Computational fracture mechanics: Research and application

Abstract

This paper focuses on the impact of computational methodology on furthering the understanding of fundamental fracture phenomena. The current numerical approaches to the solution of fracture mechanics problems, e.g. finite element (FE) methods, finite difference methods and boundary element methods, are reviewed. The application of FE methods to the problems of linear elastic fracture problems is discussed. Particular emphases are placed on the stress intensity factors, energy release rate in mixed mode fracture and dynamic crack propagation. Numerical solutions of ductile fracture problems are surveyed. A special focus is placed on stable crack growth problems. The need for further research in this area is emphasized. The importance of large strain phenomena and accurate modeling of non-linearities is highlighted. An expanded version of fracture mechanics methodology is given by Liebowitz [ Advances in Fracture Research 3. Pergamon Press, Oxford (1989)]; additional treatment is given in this paper to numerical results incorporating error estimates and algorithms for mesh design into the FE code.

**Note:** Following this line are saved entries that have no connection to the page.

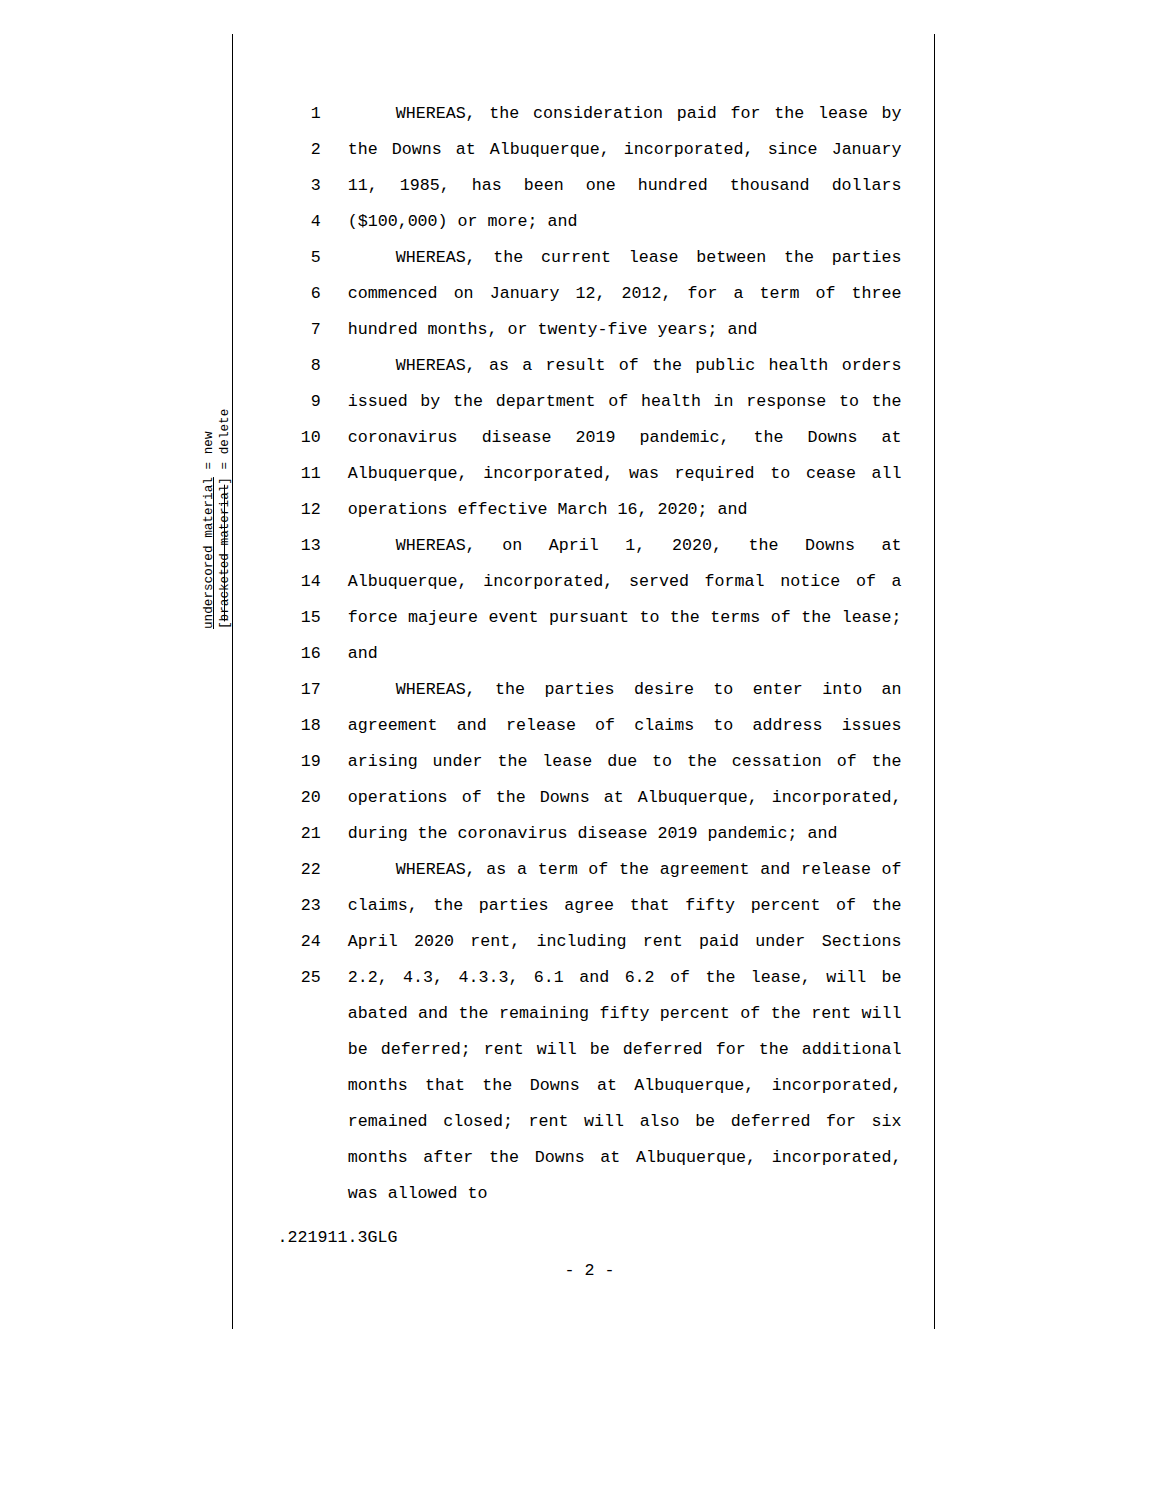underscored material = new [bracketed material] = delete
1
2
3
4
5
6
7
8
9
10
11
12
13
14
15
16
17
18
19
20
21
22
23
24
25
WHEREAS, the consideration paid for the lease by the Downs at Albuquerque, incorporated, since January 11, 1985, has been one hundred thousand dollars ($100,000) or more; and
WHEREAS, the current lease between the parties commenced on January 12, 2012, for a term of three hundred months, or twenty-five years; and
WHEREAS, as a result of the public health orders issued by the department of health in response to the coronavirus disease 2019 pandemic, the Downs at Albuquerque, incorporated, was required to cease all operations effective March 16, 2020; and
WHEREAS, on April 1, 2020, the Downs at Albuquerque, incorporated, served formal notice of a force majeure event pursuant to the terms of the lease; and
WHEREAS, the parties desire to enter into an agreement and release of claims to address issues arising under the lease due to the cessation of the operations of the Downs at Albuquerque, incorporated, during the coronavirus disease 2019 pandemic; and
WHEREAS, as a term of the agreement and release of claims, the parties agree that fifty percent of the April 2020 rent, including rent paid under Sections 2.2, 4.3, 4.3.3, 6.1 and 6.2 of the lease, will be abated and the remaining fifty percent of the rent will be deferred; rent will be deferred for the additional months that the Downs at Albuquerque, incorporated, remained closed; rent will also be deferred for six months after the Downs at Albuquerque, incorporated, was allowed to
.221911.3GLG
- 2 -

The adaptive method involves various stages which includes FE analysis, error estimation/indication, mesh refinement and fracture/failure analysis iteratively. Reference is made to integrate expert knowledge and a hierarchical, rule-based, decision process to fracture mechanics for the purpose of designing practical fracture-proof engineering products. Some further areas of research in adaptive finite element analysis are discussed.